Yesterday I enjoyed a nice afternoon at Southwestern Baptist theological Seminary checking out the Dead Sea Scrolls and the Bible Exhibit. The exhibit itself is a self-guided tour consisting of five major parts.

(1) You go through a pictorial and artifact exhibit that introduces you to the Dead Sea area and basic archeological period beginning with the Hasmonean period. The artifacts include coins, ossuaries, pottery, glassware, and the like. There is a fairly nice model of first-century Jerusalem as well.

(2) You go through an area that contains various facsimiles of select Dead Sea scrolls.

(3) You view a 7 minute film on the Dead See Scrolls.
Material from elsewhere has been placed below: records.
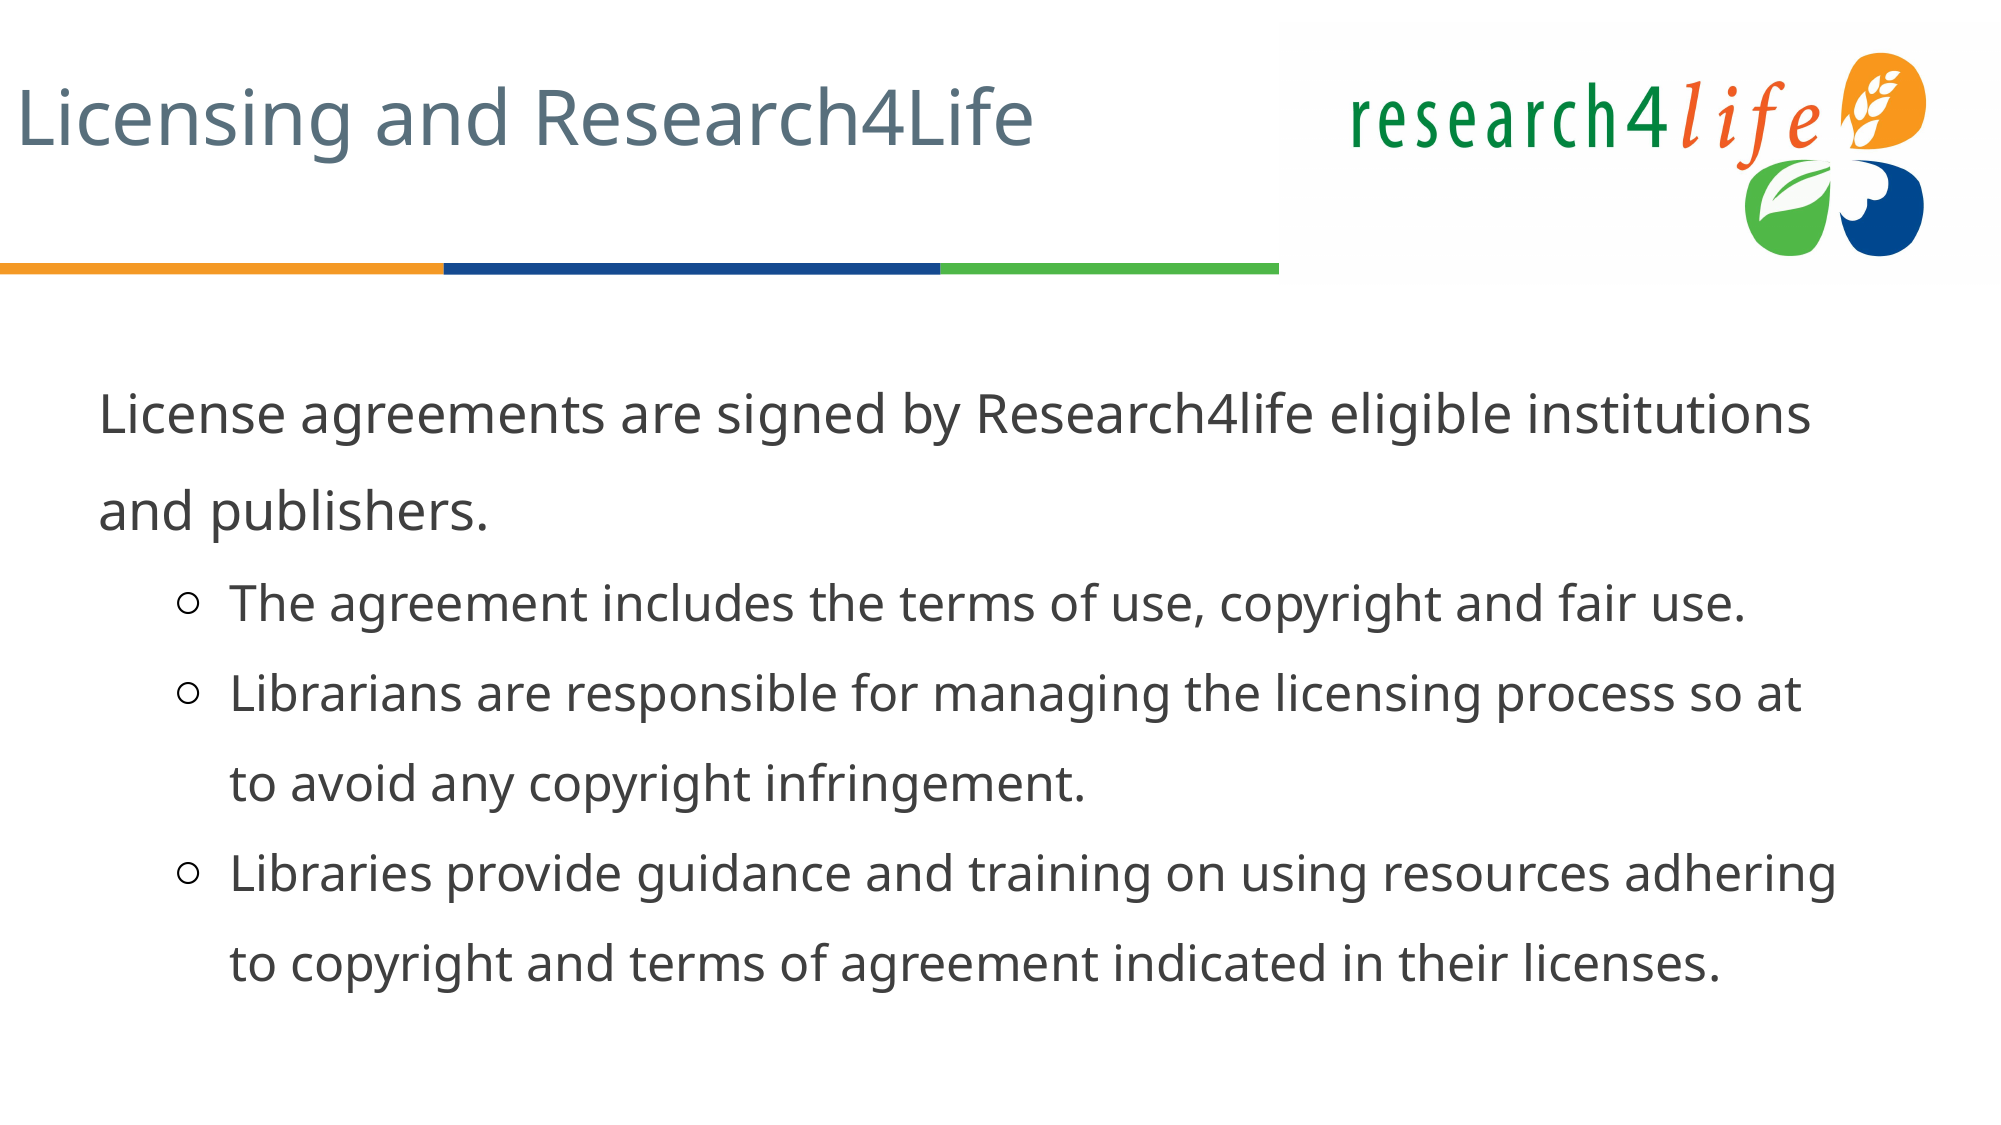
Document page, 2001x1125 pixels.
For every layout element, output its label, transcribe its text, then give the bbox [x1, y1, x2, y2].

picture [1279, 22, 2000, 285]
title Licensing and Research4Life [0, 71, 1578, 250]
list License agreements are signed by Research4life eligible institutions and publishers. The agreement includes the terms of use, copyright and fair use. Librarians are responsible for managing the licensing process so at to avoid any copyright infringement. Libraries provide guidance and training on using resources adhering to copyright and terms of agreement indicated in their licenses. [83, 338, 1869, 1083]
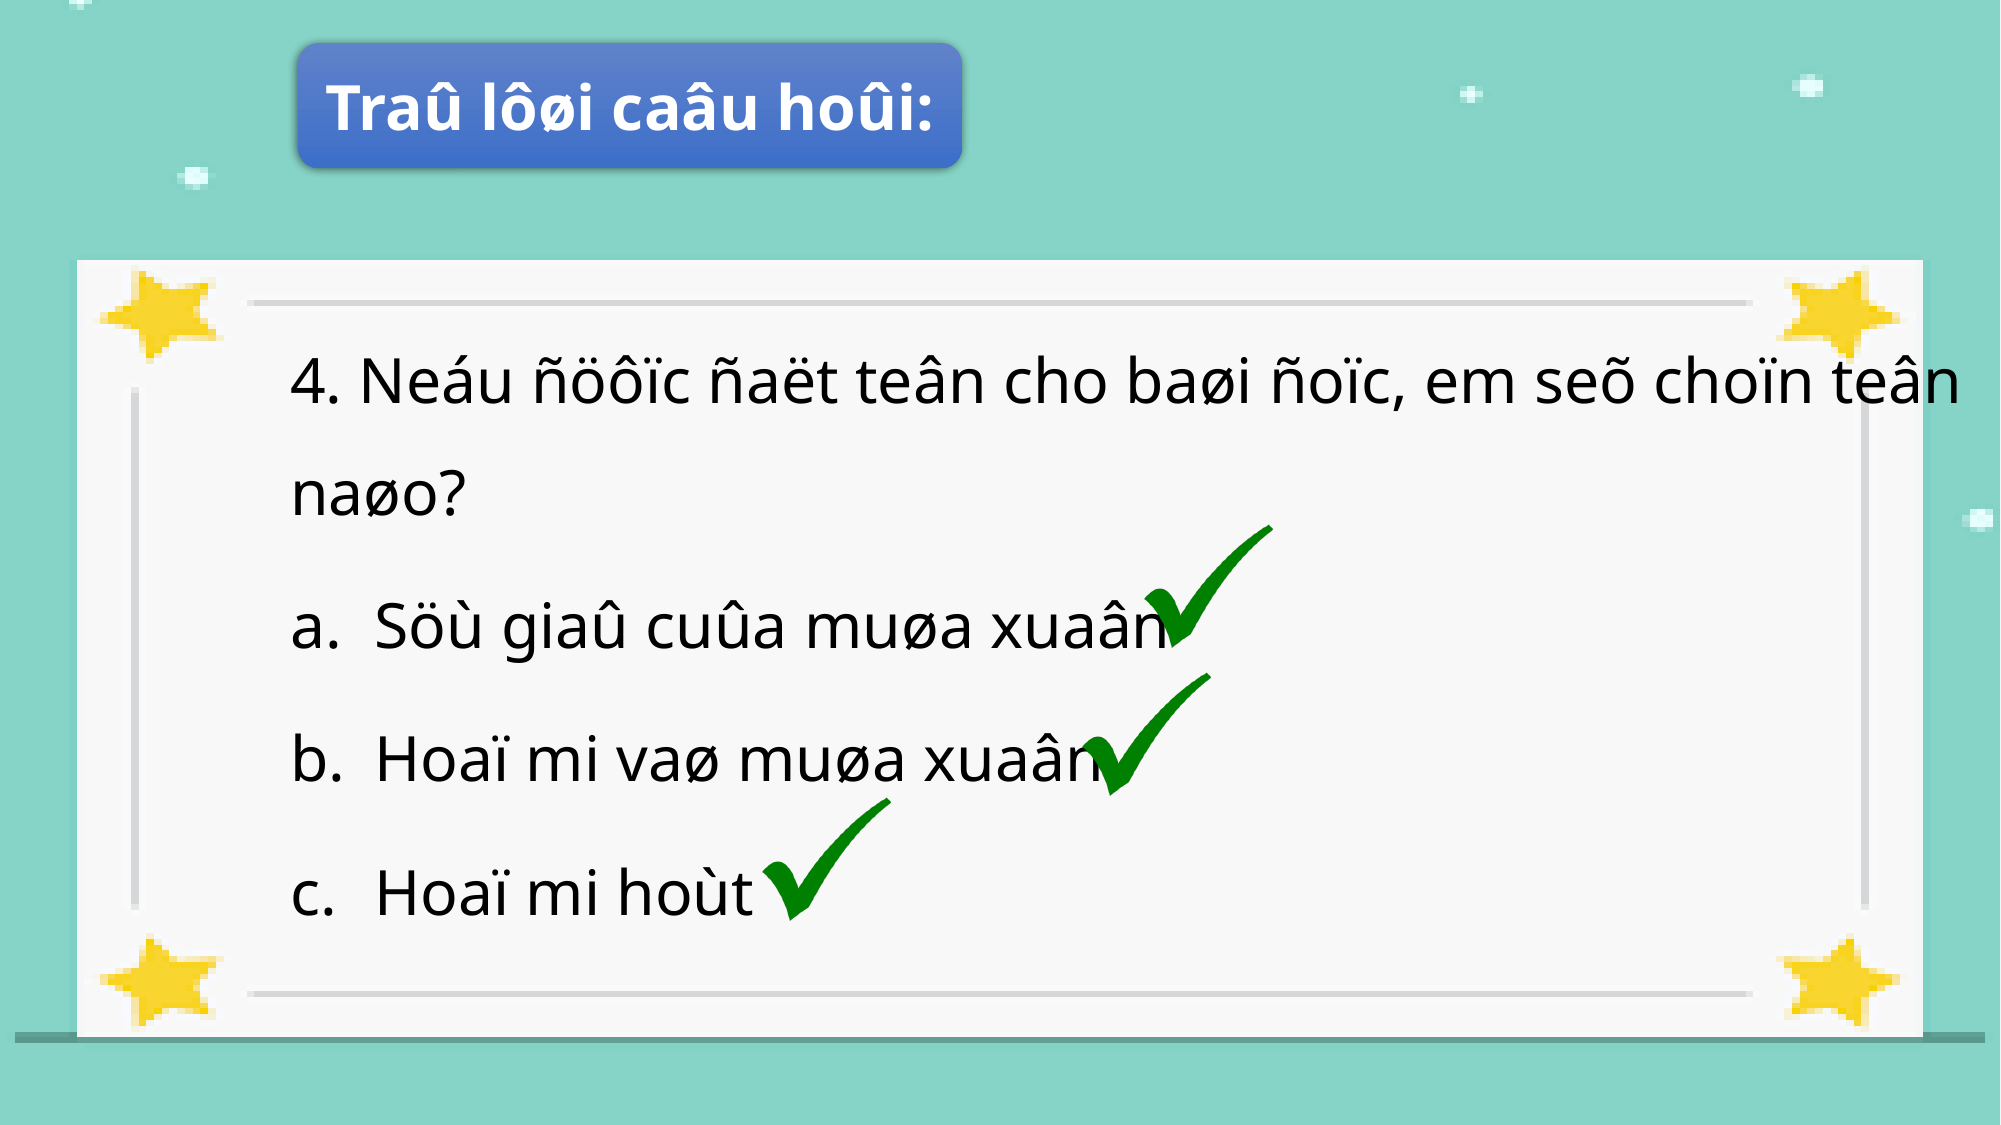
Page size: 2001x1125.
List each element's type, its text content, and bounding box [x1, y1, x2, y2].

(4) You enter the “scroll room” to see the scroll fragments and other manuscripts and Bibles. The Dead Sea Scroll fragments include the FrgDSSText1, “Loveless Fragment” whose content is as yet unidentified; FrgDSSExod2, “Mora Fragment” containing Exodus 23:8–10; FrgDSSLev3 “Paleo Leviticus” containing Lev 21:7–12; 22:21–27; FrgDSSLev2, “Dearing Fragment” containing Leviticus 18:28–30; 20:24, FrgDSSDeut3 containing Deuteronomy 9:25–10:1; FrgDSSDeut4, “Rogers Fragment” containing Deuteronomy 12:11–14; FrgDSSPs1, “Patterson Fragment” containing Psalm 22:3, 5–8, 10, 12; FrgDSSDan2/ FrgDSSDan3 containing Daniel 6:22–24; 7:18–19; 1QIsaiahb containing Isaiah 41:3–23 and 44:21–45:13; various fragments belonging to the Kando family containing Isaiah 28:23–29; Genesis 33:18–34:3; 1 Kings 13:20–22; Amos 7:17–8:1; Joel 4:9–10 (3:9–10 Eng), Gen 37:26–38; and various fragments from the Green collection containing Numbers 8:4–5, Nehemiah 2:13–16, Jeremiah 23:6–9; Ezekiel 28:22, Daniel 10:18–20, and Jonah 2:4–5. The Jeselsohn Dead Sea Stone or the “Gabriel Stone” is also on display. The New Testament manuscripts on display include P46 containing parts of Romans and Hebrews, P38 containing Acts 18:27–19:6, 12–16, P53 containing Matthew 26:29–35, 36–40. The exhibit is rounded out with various codices, medieval manuscripts, and early print Bibles.

(5) After the requisite book store stop one can go outside and visit the Qumran simulated dig, a 80 x 100 ft site built to about 90% scale. (The picture below is from a reproduction of a mikvah from Qumran.)

Overall I think that this exhibit which runs through January 13, 2013, is worth checking out.